I’ve heard of immutable OS’s like Fedora Silverblue. As far as I understand it, this means that “system files” are read-only, and that this is more secure.
What I struggle to understand is, what does that mean in practical terms? How does installing packages or configuring software work, if system files can’t be changed?
Another thing I don’t really understand is what the benefits as an end user? What kinds of things can I do (or can be done by malware or someone else) to my Arch system that couldn’t be done on an immutable system? I get that there’s a security benefit just in that malware can’t change system files – but that is achieved by proper permission management on traditional systems too.
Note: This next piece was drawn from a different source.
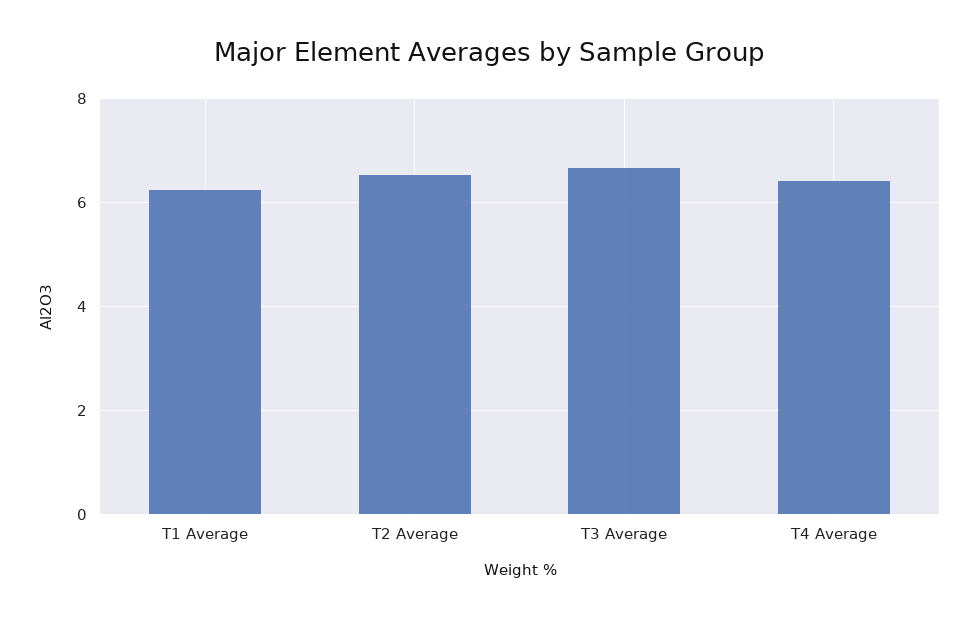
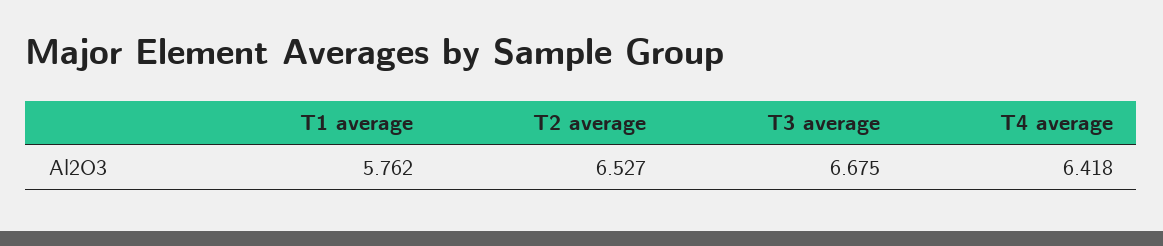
T1 Average: 6.2 -> 5.762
And I understand the benefit of something declarative like NixOS or Guix, which are also immutable. But a lot of OS’s seem to be immutable but not purely declarative. I’m struggling to understand why that’s useful.
It depends on how the immutable distro works, but on immutable Fedora directories like /usr/local, /var and /etc are mutable like on any other distro.
They do some merge with /etc and the defaults, but I don’t know how that works. By keeping the defaults somewhere it’s possible to compare your /etc to the one you’d get with a fresh install.
Packages can be layered through rpm-ostree, which is slow but the result is pretty much the same as installing with dnf. But the better way is to use flatpak for gui apps, and distrobox for cli tools and development. I personally recommend making the terminal open a distrobox by default.
OpenSUSE MicroOS is more similar to a traditional distro like Arch + btrfs snapshots. It doesn’t do as much for solving the unknown state problem, but it is more open to tinkering (which might be good or bad, depending on the use case).
Immutable distro often only means that the system won’t change while running. Changes are applied on next boot, which solves problems for complex software. E.g. Firefox might crash or doesn’t allow opening new tabs because updated files are incompatible with running software.
Agreed, I also don’t understand why security is talked often with immutable distros. In Fedora’s rpm-ostree case it’s more difficult to change a binary in /usr/bin, but putting malware in /usr/local/bin works like on any other distro. And root isn’t even necessary to add to .bashrc.
And even if it wouldn’t allow for executing untrusted binaries, (whatever that means,) the attacker would have your data anyway. And that’s te reason Fedora Silverblue uses selinux too.